BRIEF:
The entries below are to be repeated exactly, with the pictures left out.

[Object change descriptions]
####
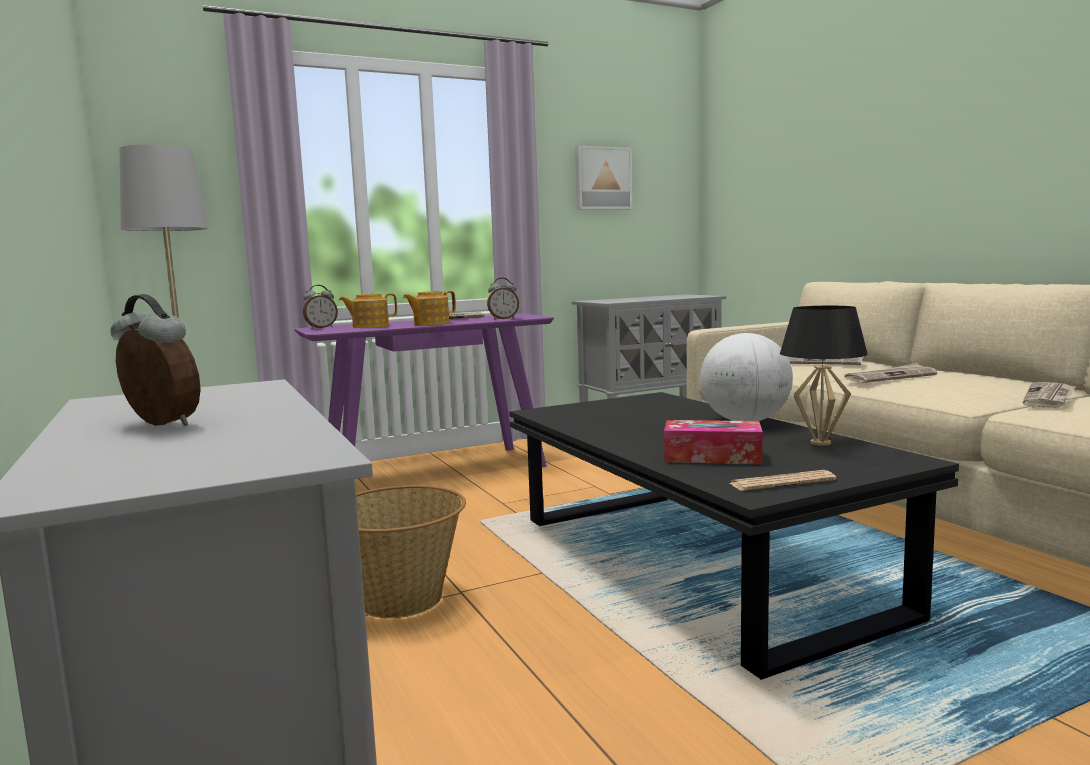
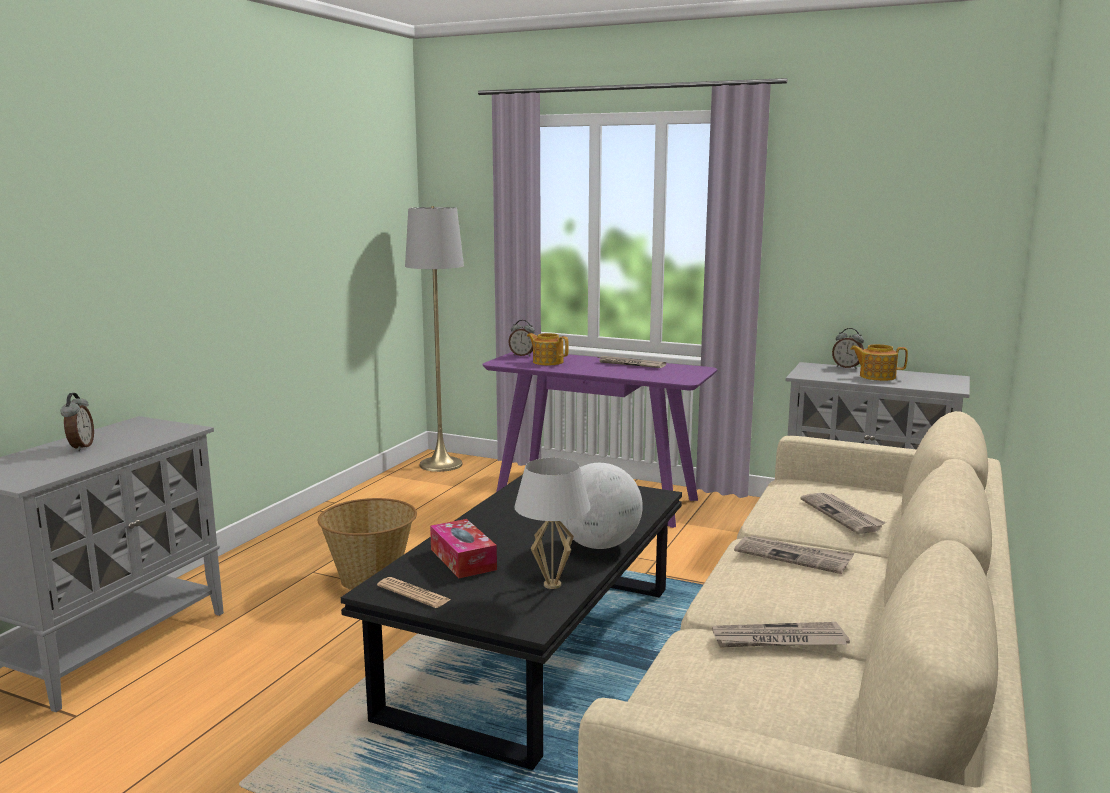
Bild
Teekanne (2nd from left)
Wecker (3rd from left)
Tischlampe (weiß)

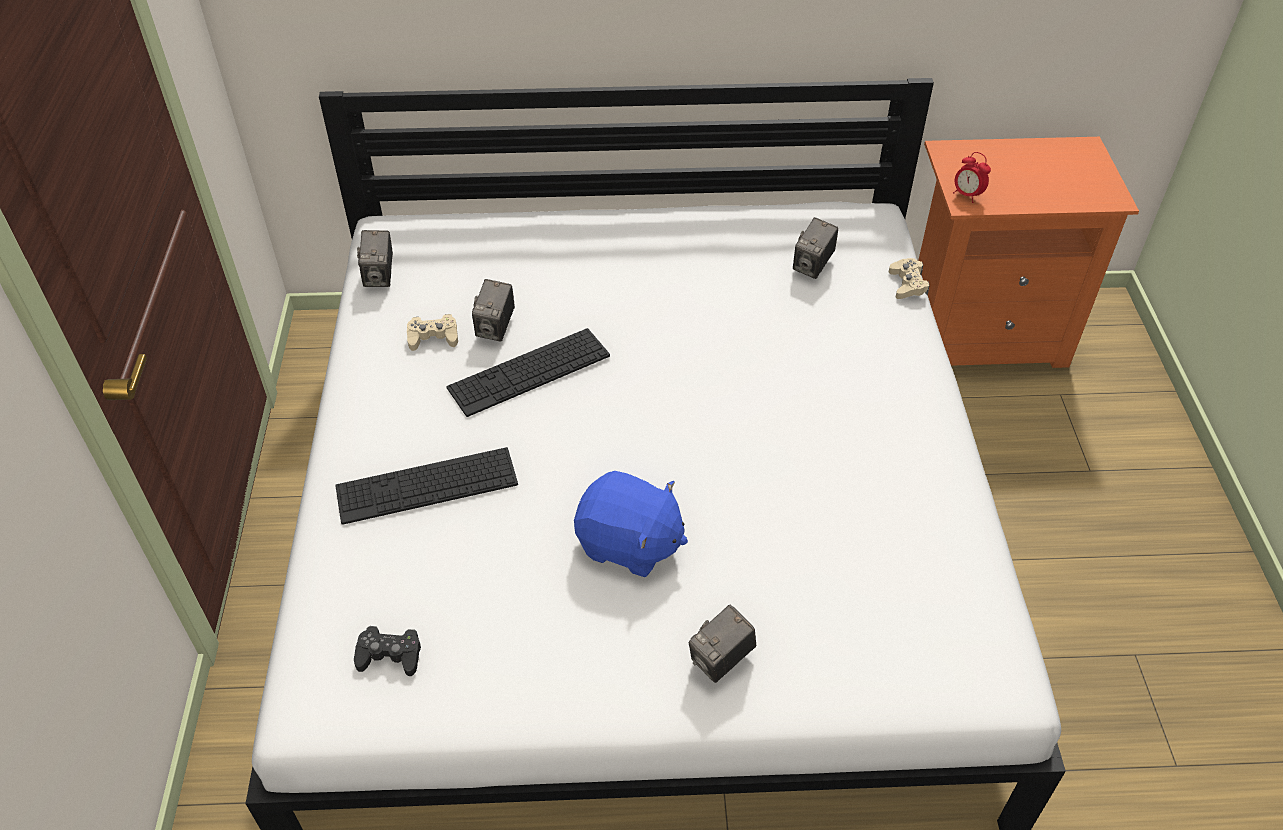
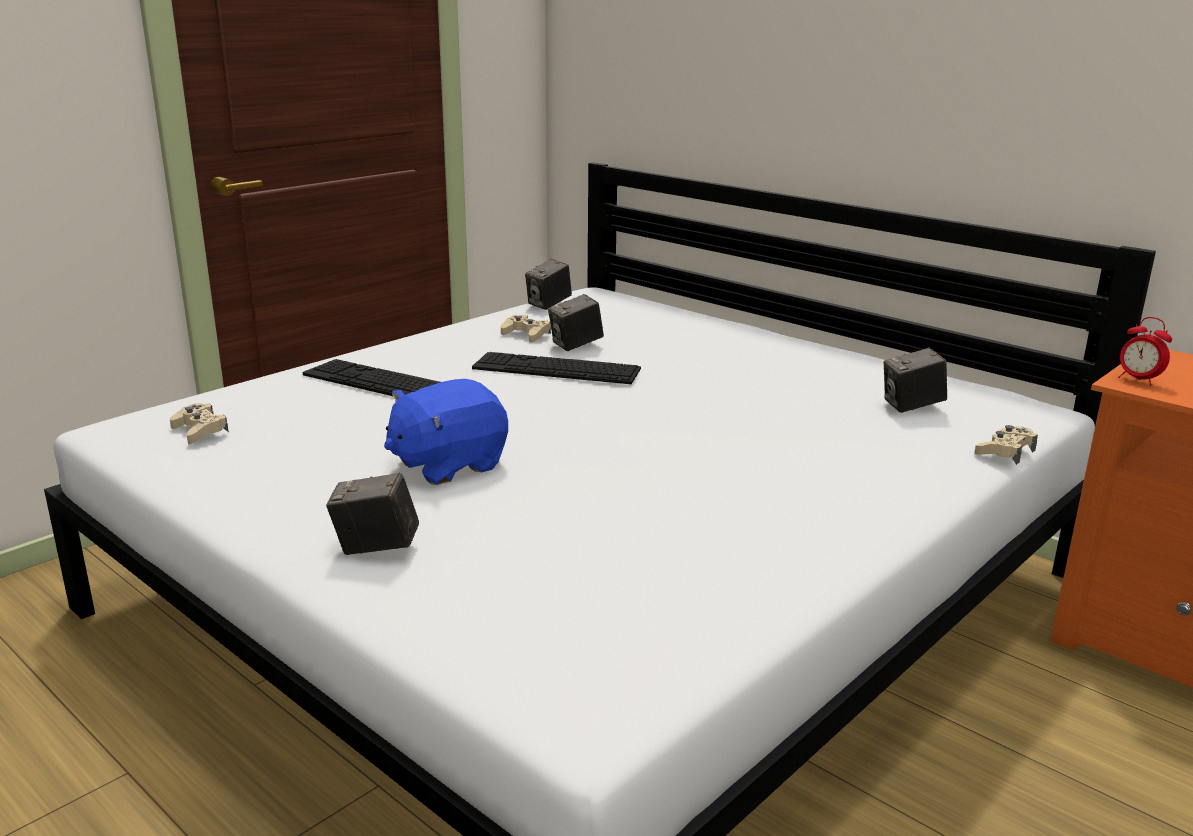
Gamepad (beige) (1st from left)
Plüschtier (blau)
Wecker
####
SOLUTION:
Bild
Teekanne (2nd from left)
Wecker (3rd from left)
Tischlampe (weiß)

Gamepad (beige) (1st from left)
Plüschtier (blau)
Wecker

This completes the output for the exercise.